Manure is usually applied in November/ December, to allow the crops to take benefit from it. However, to apply manure is labour intensive and manure is not always available in adequate quantities, especially if cattle are sent to cattle posts and do not stay around the homestead, in kraals.

4.2 Ridges and soil preparation

Reasons for erecting ridges, in the NCD, are to eliminate the excess of water in water logging soils. Crops are cultivated on top of the ridges. The ridges evacuate the excess of water toward an Oshana or a water reserve area. It has to be noticed that excess water in the furrow can constitute a reserve of soil moisture.

In sandy soils (eastern areas) farmers sometimes cultivate their crops in the furrow left by the plough and water may settle in it.

4.3 Use of fertilisers

Fertilisers are hardly used by farmers because they are expensive (poor cost/benefit ratio) and not always balanced. In the NCD, fertilisers should have phosphorus predominant.

Some well-balanced fertilisers could be useful to upgrade the phosphorus and magnesium content of the soft and deep sandy soils.

4.4 Other management practices

In the NCD, farmers do not practice fallow and do use crop rotation.

It is the traditional to use the hand hoe for land preparation. However, it is time consuming and this technique does not allow farmers to prepare their whole field on time.

Furthermore, farmers can erect ridges using the hand hoe, but it is time consuming and labour intensive.

4.5 Utilizing animal drawn implements

Such implements allow farmers to prepare the field on time, to erect ridges easily and to control the plough depth.

However, in water-logged or hard dry soils, continuous ploughing at the same depth must be avoided, as it will enhance the formation of the hard pan. Animals must be ready, trained and healthy at this time of land preparation yet this is usually the time of great fodder shortage.

4.6 Use of tractors

Tractors allow farmers to prepare large fields quickly. However they are not always available when needed or on time. Like with animal traction, on water logged and hard dry soils continuous disking at the same depth must be avoided due to the formation of the hard pans. According to farmers disking can create hard pans in "hard-pan-free" sites and disking does not allow farmers to control tillage depth.

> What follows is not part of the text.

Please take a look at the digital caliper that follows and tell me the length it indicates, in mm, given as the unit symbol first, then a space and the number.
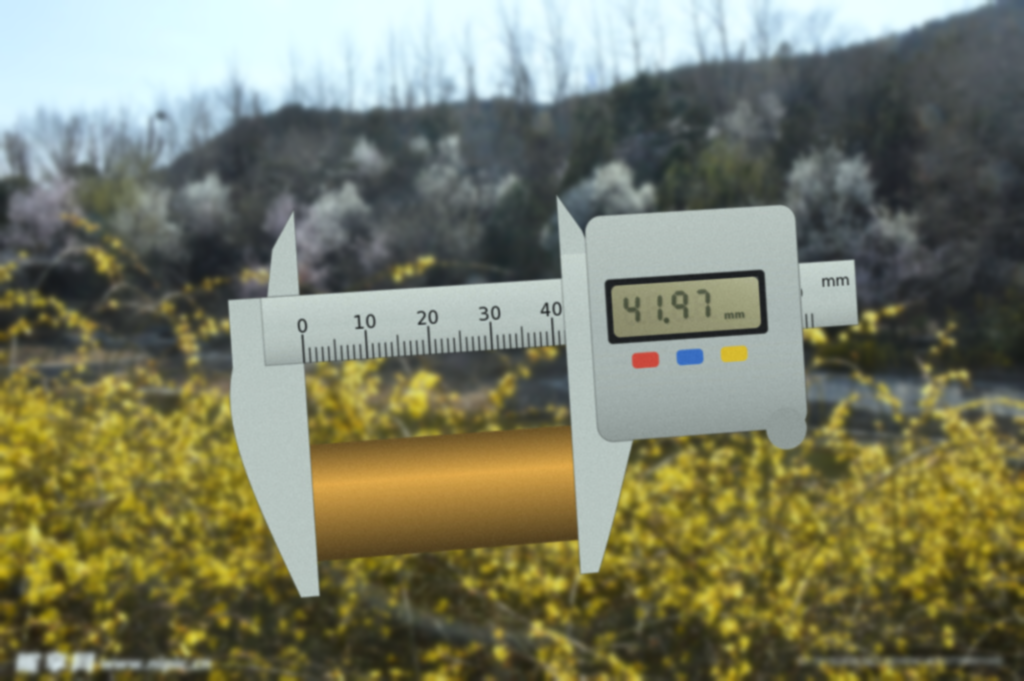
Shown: mm 41.97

5. Experimenting with weeders

From preliminary findings were clear that it was worth trying implements for minimum tillage using animal traction. The implements tested in the NCD were for minimum tillage and dry sowing

5.1 The Senegalese cultivator

This implement was tested in 1996/97. The tool was 1 cm thick, 24 cm long and was characterised by a working depth of 8 to 10 cm. This tool was attached to the body of the cultivator. The implement was light and could be pulled by a single donkey. It made small line and on sandy soils, sand fell back into the furrows. The positioning of the chisel tine at the middle of the frame of the cultivator made the implement unstable.

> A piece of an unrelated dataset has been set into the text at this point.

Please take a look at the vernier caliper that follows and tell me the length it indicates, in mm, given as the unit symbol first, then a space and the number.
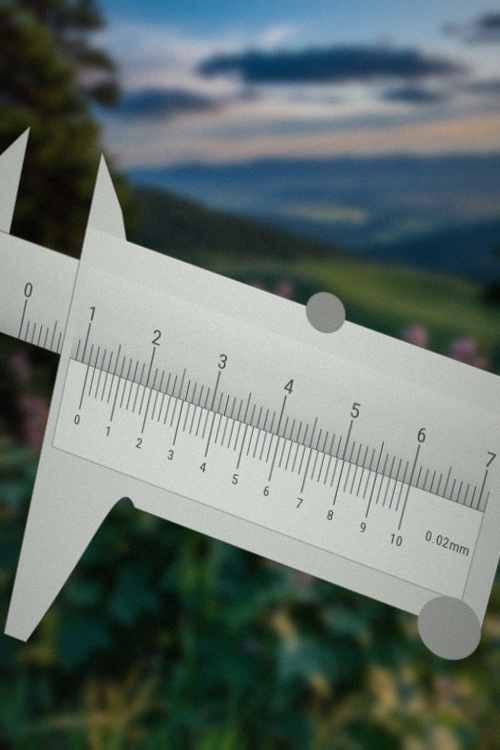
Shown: mm 11.0
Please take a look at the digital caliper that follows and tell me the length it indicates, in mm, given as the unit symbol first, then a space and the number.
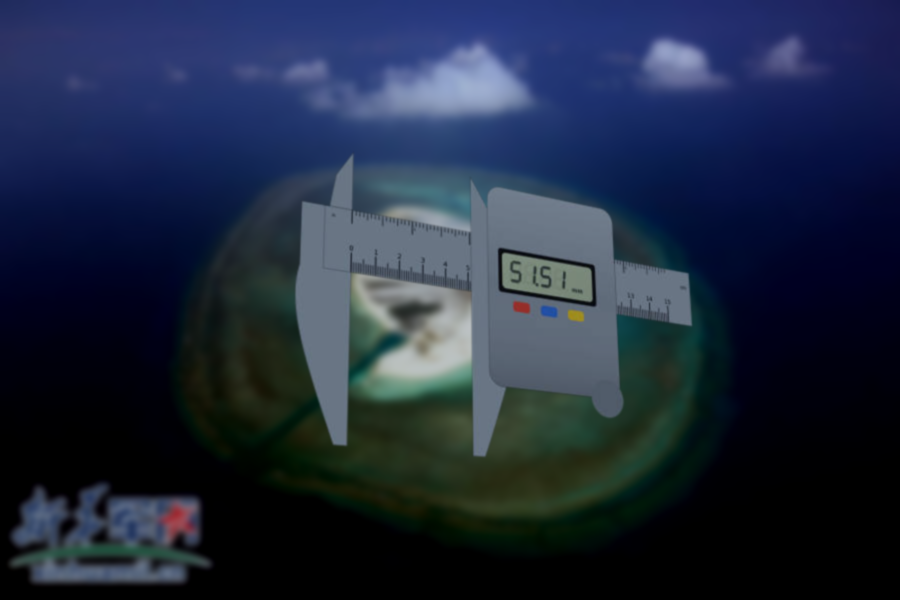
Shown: mm 51.51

It was therefore, decided together with farmers, to test an improved tine with a larger angle bar and an attachment at the rear side of the cultivator.

5.2 The improved chisel tine

This implement was tested in 1997/98. The angle bar was welded on the chisel tine and was about 5 cm wide. The chisel tine was 24 cm long and it was positioned at the rear side of the body at the beginning of the handle.

The prototype was produced by a local welding company (Oshakati Best welding) at a cost of N$ 20.00. A single donkey could still pull the implement.

With the improved manipulated chisel tine the furrow was still not deep or wide enough. It didn’t prove suitable for hard soils (water logged or hard dry soils), sandy soils (soft and deep)s or low ground and swamp, loamy soils). It was suitable only for soft soils (good deep and dark soils).

The improved chisel tine and improved manipulated chisel tine were not adapted to the NCD conditions, except in very special soil conditions which were good, deep and dark.

5.3 The Zimbabwean curved ripper

This unit was adapted from the Senegalese cultivator. This implement had been tested in 1997/98. The Zimbabwean curved ripper was bigger than the improved manipulated chisel tine and made larger furrows. But since it was adapted from the Senegalese cultivator it remained lighter than the Magoye ripper which was held on the traditional plough beam.

The Zimbabwean curved ripper was 28 cm in length, 6.5 cm in width and it was attached on the rear side of the body of the Senegalese cultivator.

Adapting the Zimbabwean curved ripper on the Senegalese cultivator required a special attachment system. This one was produced by the same local welding company at a cost of N$ 20.00.

With wings adapted to it two donkeys were needed to pull the equipment.

On performance, depth and width of the lines were correct. On soft and deep sandy soils, wings were compulsory. However, the implement was not tested on farms as farmers were reluctant to try it.

The Zimbabwean curved ripper penetrated hard soils which were water logged and hard and easily so. Draft requirements were low on soft soils.

The Zimbabwean curved ripper was therefore the most versatile and required minimal draft.

5.4 The Magoye ripper

This implement which utilized the traditional plough beam was tested in 1996/97 and 1997/98. This implement was 24 cm in length, 9 cm wide and 0.9 cm thick. The unit required two donkeys to pull it.

When wings were added at least two donkeys were needed. A pair of oxen was even better. The depth and the width of the furrows was correct and even better than the ones obtained with the Zimbabwean curved ripper. In soft and deep sandy soils, wings were needed to keep the soil from falling back into the furrow.

The Magoye ripper penetrated very easily, opened the soil nicely but was heavy to pull in water logged and hard dry soils. The Magoye ripper with wings was very well adapted to soft and deep sandy soils.

Occasional problems of the Magoye not fitting on the plough beam were encountered. The mouldboard was also occasionally difficult to remove since farmers did not always have the tools needed to take it off when installing the ripper. Unlike the Zimbabwean curved ripper, the Magoye ripper was applicable in most soil types.

The wings on both the Zimbabwe curved ripper and the Magoye Ripper were well suited for deep sandy soils, which tended to flow back into the furrows. The wings were 19 cm wide and 22 cm high. With the wings, at least two donkeys were needed.

6. Conclusion

Soils in the NCD are sandy and very poor in nutrient and organic matter content. They are highly heterogeneous.

It is recommendable that conservation tillage, animal drawn implements have wings and be capable of deep and wide furrows. Two implements appeared appropriate for the NCD conditions These are the Zimbabwean curved and the Magoye rippers.

It was noted that animal drawn implements allow farmers to prepare larger fields. Animal drawn minimum tillage implements encouraged farmers to plant in lines which was conducive to the use of cultivators for weeding.

Two questions remained un-answered :

  • What would be the effect of minimum tillage on the hard pan in the long run? and
  • How could minimum tillage affect the weed prevalence and weed species under the NCD conditions in the long term?

References

Quill F., Ly C., Matanyaire J., Mwaetako C., Naunyango S., Vigneau G. and Rigourd C.(1997) "To be or not to be? Minimum tillage/ Dry sowing: results of the tests run in the 96/97 rainy season in the North Central Division". Ministry of Agriculture, Water and Rural Development, Namibia, 40 pp

Rigourd C. and Sappet (1998). "Investigation into soil fertility in the North Central Regions". NNRDP, Namibia, 41 pp

Rigourd C; (1998). Results of the tests run in the 97/98 rainy season in the North Central Division on Minimum tillage/ Dry sowing.